Manifest files are reused across snapshots to avoid rewriting metadata that is slow-changing. The data in a snapshot is the union of all files in its manifests. A snapshot represents the state of a table at some time and is used to access the complete set of data files in the table.ĭata files in snapshots are tracked by one or more manifest files that contain a row for each data file in the table, the file’s partition data, and its metrics. The table metadata file tracks the table schema, partitioning config, custom properties, and snapshots of the table contents. All changes to table state create a new metadata file and replace the old metadata with an atomic swap. Table state is maintained in metadata files. This allows writers to create data files in-place and only adds files to the table in an explicit commit. This table format tracks individual data files in a table instead of directories. Both read-optimized and write-optimized formats will be available. Formats – Underlying data file formats will support identical schema evolution rules and types.Tables will support evolving partition schemes. Reads will be planned using predicates on data values, not partition values. Storage separation – Partitioning will be table configuration.Dependable types – Tables will provide well-defined and dependable support for a core set of types.Schema evolution supports safe column add, drop, reorder and rename, including in nested structures.

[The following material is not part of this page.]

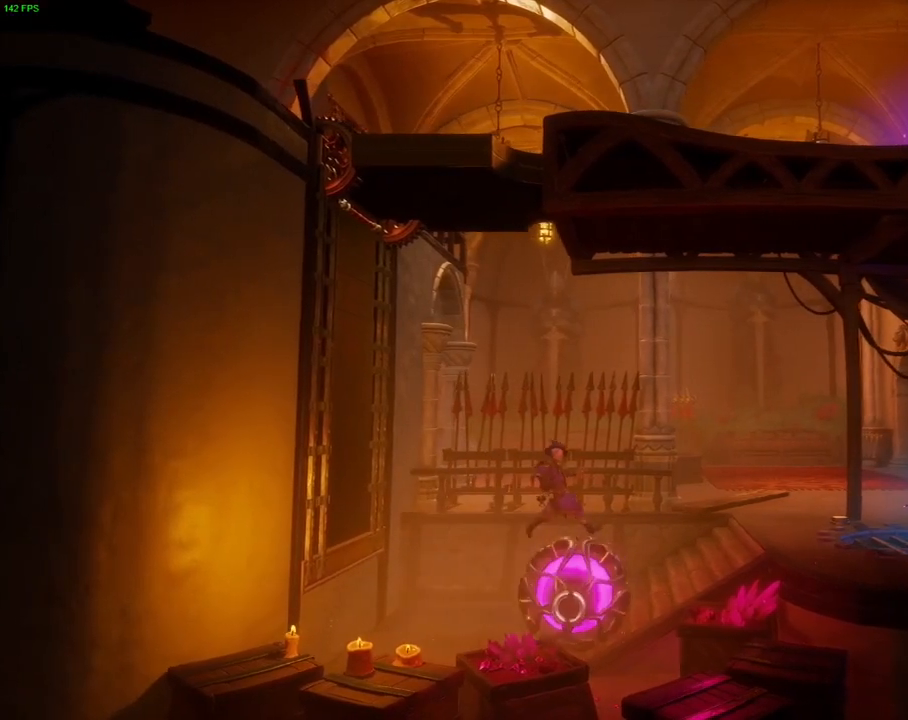
{"dt_ms": 500, "buttons": [], "left_stick": "right", "right_stick": "center", "events": []}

#Time zone overlap calculator full
#Time zone overlap calculator how to
Appendix E documents how to default version 2 fields when reading version 1 metadata. Version 1 of the Iceberg spec defines how to manage large analytic tables using immutable file formats: Parquet, Avro, and ORC.Īll version 1 data and metadata files are valid after upgrading a table to version 2. Tables may continue to be written with an older version of the spec to ensure compatibility by not using features that are not yet implemented by processing engines. The format version number is incremented when new features are added that will break forward-compatibility-that is, when older readers would not read newer table features correctly.

Versions 1 and 2 of the Iceberg spec are complete and adopted by the community. This is a specification for the Iceberg table format that is designed to manage a large, slow-changing collection of files in a distributed file system or key-value store as a table.